Stereo tutorial — Basic bricks

This tutorial describes how to calibrate a pair of images and build a simple surface model

To make it simple I have used two stacks of bricks, at known coordinates. Knowing the basic dimensions of a brick, it becomes a simple matter to set up calibration data.

The stereo images are bricks1.tiff, and bricks3.tiff, which you can download and use to try this yourself. Save the files into your Stereo images directory.



The dimensional data for a brick and the arrangement shown is detailed in this diagram


The Calibration file

Write  a text file with the coordinates of 5 or 6 points that you can clearly identify in both images.

Here is the set of points I used. The format is simply x,y,z. Save this file as bricks-cal.txt.

0    106    75
227    106    75
454    106    0
454    1424    0
227    1530    75
0    1530    75

Use the diagram above, to locate each of these points.

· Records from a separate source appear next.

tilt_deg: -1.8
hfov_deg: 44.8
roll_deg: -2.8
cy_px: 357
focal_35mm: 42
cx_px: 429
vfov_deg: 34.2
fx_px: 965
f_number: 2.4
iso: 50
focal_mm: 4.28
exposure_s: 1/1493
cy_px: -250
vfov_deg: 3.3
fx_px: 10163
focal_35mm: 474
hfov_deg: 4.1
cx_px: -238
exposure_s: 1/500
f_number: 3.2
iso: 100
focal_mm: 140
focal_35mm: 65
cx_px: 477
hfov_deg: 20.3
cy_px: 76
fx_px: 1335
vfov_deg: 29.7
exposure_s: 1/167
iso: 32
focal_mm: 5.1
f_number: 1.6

I suggest that you make a rough diagram of the bricks and mark the locations of each of your calibration points, in the order that they have been entered into your calibration file (bricks-cal.txt).

Calibrating the images

Start Stereo and load your images. It will probably be necessary to move the image windows and their zoom windows around to get a clear view. Select Load Calibration File in the Command window, and select the file, the select the Green tick (OK) button .

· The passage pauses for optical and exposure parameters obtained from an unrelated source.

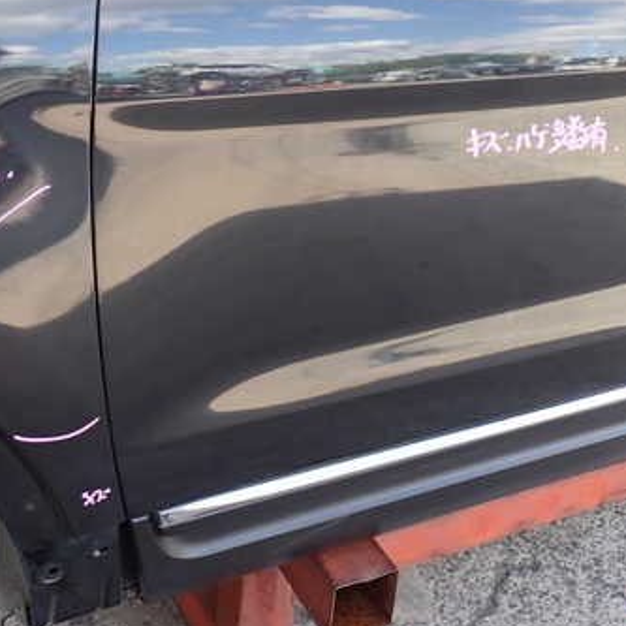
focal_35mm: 51
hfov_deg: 32.5
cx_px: 496
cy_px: 218
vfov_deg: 33.2
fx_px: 1043
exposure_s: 1/80
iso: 100
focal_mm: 5.79
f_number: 3.2
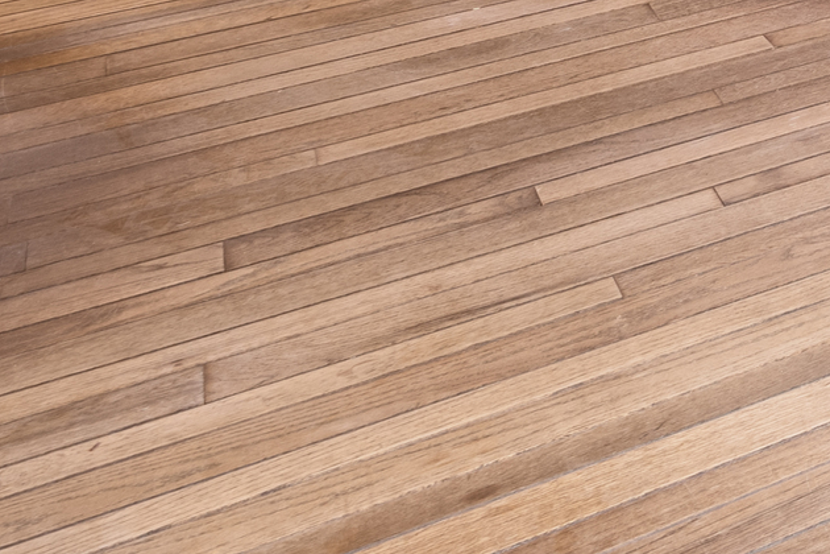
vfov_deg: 13.7
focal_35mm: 78
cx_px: 1864
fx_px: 1798
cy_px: -685
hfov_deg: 16.1
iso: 250
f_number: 9
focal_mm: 16
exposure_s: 2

Now you can start selecting your calibration points, in the same order as in the calibration file. You can do one image, then the other, or you can select each point in turn, in each image.


When you have selected all the calibration points in each image, you can select Calibrate, in each image window, then select Cam Info to see the camera location data and the estimated errors. Selecting Cam Info acts as a toggle on the camera info window.


You can Remove All points or Remove last, as required, and re-do the calibration.
When satisfied with the calibration, select Remove All in each image window to start collecting points for a surface.

Collecting data points and surface generation

To collect data points to describe a surface, choose a surface which can be described by a regular array of points in each image. The surface doesn't have to be flat, it can go through a few contortions. The main thing is that there is a regular array of points that be located in each image.


In the left image window I have selected a 5 x 2 array of points which describes the left vertical surface of the left brick and continues across the top of the 3 bricks. The green crosses show the locations of the points and the red square shows the last point selected.
It is important to maintain a consistent order in selecting the points. The first row (left most 5 points) were  selected first, then the second row selected in the same order. Repeat the process in the second image, following the order of selection. When you have completed selecting all the points to define the surface, Select Triangulate Multiple Points (Surface) in the Command window. You will be asked to enter the width (5 for this example) and height (2), then press the green tick (OK). The data points will be written to the Data window.
Click your mouse left button in the data window (you should see the red cursor begin to blink), then enter Alt-R to display the surface in the Graphics window. You should have a file browser pop up asking for a filename to save the data.
The graphics window may appear blank, but you should see a small green dot in about the centre of the window. That is the data. Select Enlarge as often as required to get a suitable image size. Selecting New rend and Flat Tri will alter the way the surface is depicted. Holding the left mouse button and dragging will rotate the image.


The data in the data window are the x,y,z coordinates, as best as Stereo can determine them, for the points that you selected to describe the surface.
The last point shown should be 227, 318, 75 if the calibration and point selection were perfect. The data window shows this point at 240, 318, 97 (rounding to nearest integer).
This particular example is not one where high accuracy could be expected, as there are no distinct corners on the bricks, and one has to make an estimate of the location of corners where bricks abut.

You can repeat the process to define more surfaces. Select Remove All in each image window before adding more points.

Here I have added a 2 x 2 array. The points selected shown in the left image window and the new surface has been added to the previous.


Hopefully, this tutorial shows the basic steps that can be used to develop 3D data describing a surface.

Additional information

To see the effect of not following a consistent order of point selection when defining surface data, try altering the order for subsequent rows or just for the second image selection.